● **TASKS TO COMPLETE**
• a. Echo the entries word for word, from their first line through the line that contains "ҷомеа ва шиносномаи", including both ends.
• b. Pick up the passage on the amended patent claim where it stops and write what comes next.

● **SUPPLIED TEXT**
== == ==

II. Claim 1 has been amended in the appeal proceedings and now reads as follows (differences with respect to the independent method claim as originally filed have been marked by the board):
"1. A method of providing a light emitting device, including the steps of:
[deleted: providing a base substrate with a projecting platform;]
providing a reflector cup (22) having a base substrate (23);
providing a projecting platform (29; 29a);
providing a light emitter (21) with a top surface and side surfaces;
positioning the light emitter (21) on said projecting platform (29; 29a), within the reflector cup (22), such that the light emitter is supported at a prescribed distance from the surrounding base substrate (23) and within an edge perimeter of said platform (29; 29a) on all sides;
providing an annular trough around the projecting platform (29; 29a);
applying over the light emitter (21) a settable coating material (25) containing a dye compound in such a manner that, when the coating material has set, dye compound covering the light emitter (21) is able to settle on the light emitter (21), on the projecting platform (29; 29a) and in the trough, so as to provide a layer of dye compound which is of [deleted: a ]comparable thickness over the side surfaces as over the top surface of the light emitter (21), excess dye compound being deposited [deleted: over said surrounding base substrate ]in said annular trough."
Claims 2 to 13 are dependent on claim 1.

== == ==

Transcribed page contents

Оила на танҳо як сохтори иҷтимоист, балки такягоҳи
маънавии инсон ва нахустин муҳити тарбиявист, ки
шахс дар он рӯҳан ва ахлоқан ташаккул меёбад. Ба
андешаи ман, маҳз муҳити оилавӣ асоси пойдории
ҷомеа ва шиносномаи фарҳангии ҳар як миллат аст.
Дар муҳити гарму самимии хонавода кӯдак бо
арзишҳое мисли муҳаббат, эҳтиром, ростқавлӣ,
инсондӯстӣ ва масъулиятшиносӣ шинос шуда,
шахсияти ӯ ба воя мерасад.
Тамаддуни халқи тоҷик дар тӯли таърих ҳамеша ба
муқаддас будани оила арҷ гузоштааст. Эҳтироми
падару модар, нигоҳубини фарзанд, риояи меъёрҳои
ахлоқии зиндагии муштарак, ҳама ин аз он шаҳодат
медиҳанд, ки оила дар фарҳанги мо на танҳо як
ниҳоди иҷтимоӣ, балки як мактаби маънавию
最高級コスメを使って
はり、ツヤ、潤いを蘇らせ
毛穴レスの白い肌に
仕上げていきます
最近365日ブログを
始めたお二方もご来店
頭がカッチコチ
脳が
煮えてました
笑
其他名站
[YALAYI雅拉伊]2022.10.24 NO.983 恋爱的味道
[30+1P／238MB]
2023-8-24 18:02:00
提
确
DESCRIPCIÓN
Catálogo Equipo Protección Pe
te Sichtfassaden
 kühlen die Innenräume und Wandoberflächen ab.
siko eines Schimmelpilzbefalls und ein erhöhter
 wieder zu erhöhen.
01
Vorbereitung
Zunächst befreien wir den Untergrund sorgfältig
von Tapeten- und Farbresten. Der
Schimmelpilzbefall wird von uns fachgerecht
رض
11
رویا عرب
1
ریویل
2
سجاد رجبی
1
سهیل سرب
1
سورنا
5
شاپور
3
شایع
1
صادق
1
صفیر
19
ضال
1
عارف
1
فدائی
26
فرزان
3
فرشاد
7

== == ==

● **ANSWERS FOR THE EXERCISE**
• a.
Оила на танҳо як сохтори иҷтимоист, балки такягоҳи
маънавии инсон ва нахустин муҳити тарбиявист, ки
шахс дар он рӯҳан ва ахлоқан ташаккул меёбад. Ба
андешаи ман, маҳз муҳити оилавӣ асоси пойдории
ҷомеа ва шиносномаи фарҳангии ҳар як миллат аст.

• b.
III. The following prior art document is cited in this decision:
D1: EP 1 020 935 A
IV. The examining division argued as follows:
(a) The feature that the light emitter was positioned "within an edge perimeter of said platform" was disclosed only in figures 3 and 4 which related to the first, respectively, second embodiment. The arrangement shown in these drawings however implied that the surface of the projecting platform on which the light emitting diode die was supported, was larger than said light emitting diode die on all sides.
(b) The feature that an annular trough was provided "around the projecting platform" was only disclosed in combination with:
- a base substrate comprising a planar base portion and a sloping wall portion of frusto-conical form, the planar base portion having a projecting platform, and
- an annular trough around the projecting platform provided by the planar base portion, the sloping wall portion, and the sides of the projecting platform.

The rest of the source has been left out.